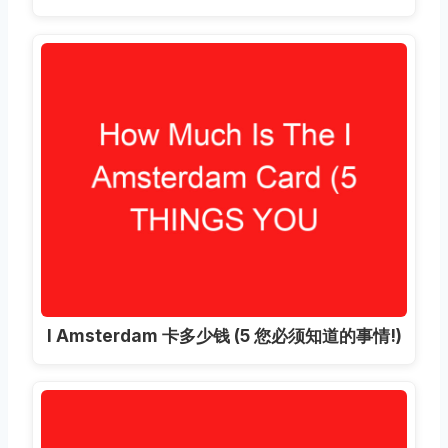
I Amsterdam 卡多少钱 (5 您必须知道的事情!)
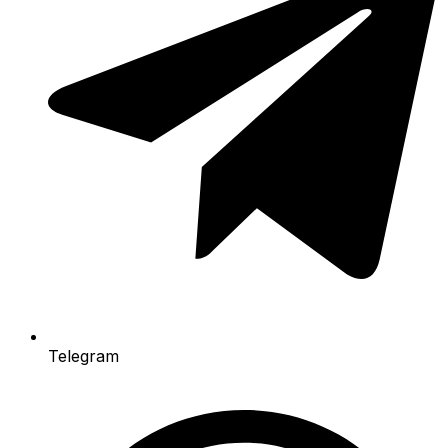
Telegram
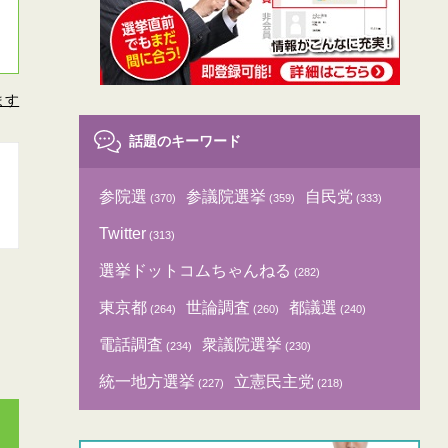
ます
話題のキーワード
参院選
参議院選挙
自民党
(370)
(359)
(333)
Twitter
(313)
選挙ドットコムちゃんねる
(282)
東京都
世論調査
都議選
(264)
(260)
(240)
電話調査
衆議院選挙
(234)
(230)
統一地方選挙
立憲民主党
(227)
(218)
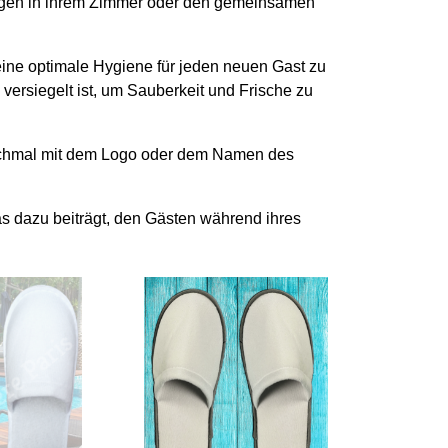
ewegen in ihrem Zimmer oder den gemeinsamen
eine optimale Hygiene für jeden neuen Gast zu
 versiegelt ist, um Sauberkeit und Frische zu
manchmal mit dem Logo oder dem Namen des
s dazu beiträgt, den Gästen während ihres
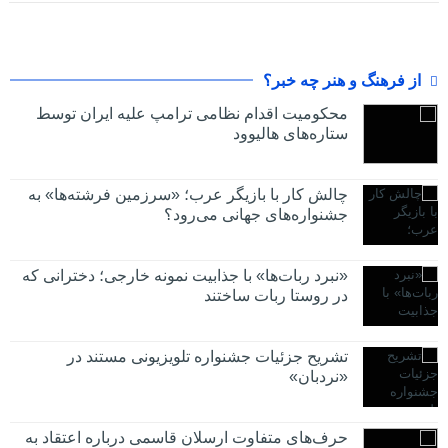
از فرهنگ و هنر چه خبر؟
محکومیت اقدام نظامی ترامپ علیه ایران توسط
ستاره‌های هالیوود
چالش کار با بازیگر عرب؛ «سرزمین فرشته‌ها» به
جشنواره‌های جهانی می‌رود؟
«نبرد ربات‌ها» با جذابیت نمونه خارجی؛ دخترانی که
در روستا ربات ساختند
تشریح جزئیات جشنواره‌ تلویزیونی مستند در
«نردبان»
حرف‌های متفاوت ارسلان قاسمی درباره اعتقاد به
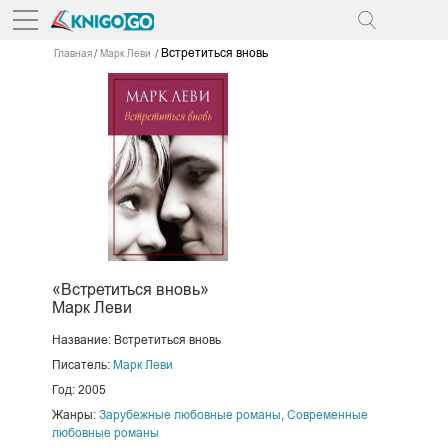
Встретиться вновь
Главная
Марк Леви
«Встретиться вновь»
Марк Леви
Название: Встретиться вновь
Писатель:
Марк Леви
Год: 2005
Жанры:
Зарубежные любовные романы
,
Современные
любовные романы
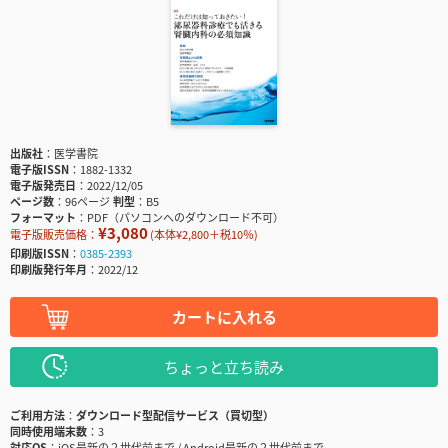
出版社
医学書院
電子版ISSN
1882-1332
電子版発売日
2022/12/05
ページ数
96ページ
判型
B5
フォーマット
PDF（パソコンへのダウンロード不可）
¥3,080
電子版販売価格：
(本体¥2,800＋税10％)
印刷版ISSN
0385-2393
印刷版発行年月
2022/12
カートに入れる
ちょっと立ち読み
ご利用方法
ダウンロード型配信サービス（買切型）
同時使用端末数
3
対応OS
iOS最新の２世代前まで / Android最新の２世代前まで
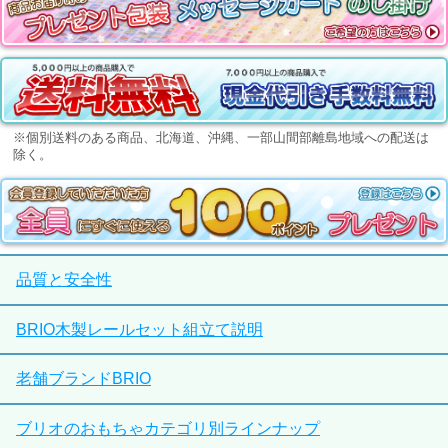
※個別送料のある商品、北海道、沖縄、一部山間部離島地域への配送は
除く。
品質と安全性
BRIO木製レールセット組立て説明
老舗ブランドBRIO
ブリオのおもちゃカテゴリ別ラインナップ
++++++++++++++++++++
With pictures left out, repeat exactly the lines from the one containing "چالش کار با" through the last line of the data above, inclusive, and nothing else.

چالش کار با بازیگر عرب؛ «سرزمین فرشته‌ها» به
جشنواره‌های جهانی می‌رود؟
«نبرد ربات‌ها» با جذابیت نمونه خارجی؛ دخترانی که
در روستا ربات ساختند
تشریح جزئیات جشنواره‌ تلویزیونی مستند در
«نردبان»
حرف‌های متفاوت ارسلان قاسمی درباره اعتقاد به
Встретиться вновь
Главная
Марк Леви
«Встретиться вновь»
Марк Леви
Название: Встретиться вновь
Писатель:
Марк Леви
Год: 2005
Жанры:
Зарубежные любовные романы
,
Современные
любовные романы
出版社
医学書院
電子版ISSN
1882-1332
電子版発売日
2022/12/05
ページ数
96ページ
判型
B5
フォーマット
PDF（パソコンへのダウンロード不可）
¥3,080
電子版販売価格：
(本体¥2,800＋税10％)
印刷版ISSN
0385-2393
印刷版発行年月
2022/12
カートに入れる
ちょっと立ち読み
ご利用方法
ダウンロード型配信サービス（買切型）
同時使用端末数
3
対応OS
iOS最新の２世代前まで / Android最新の２世代前まで
※個別送料のある商品、北海道、沖縄、一部山間部離島地域への配送は
除く。
品質と安全性
BRIO木製レールセット組立て説明
老舗ブランドBRIO
ブリオのおもちゃカテゴリ別ラインナップ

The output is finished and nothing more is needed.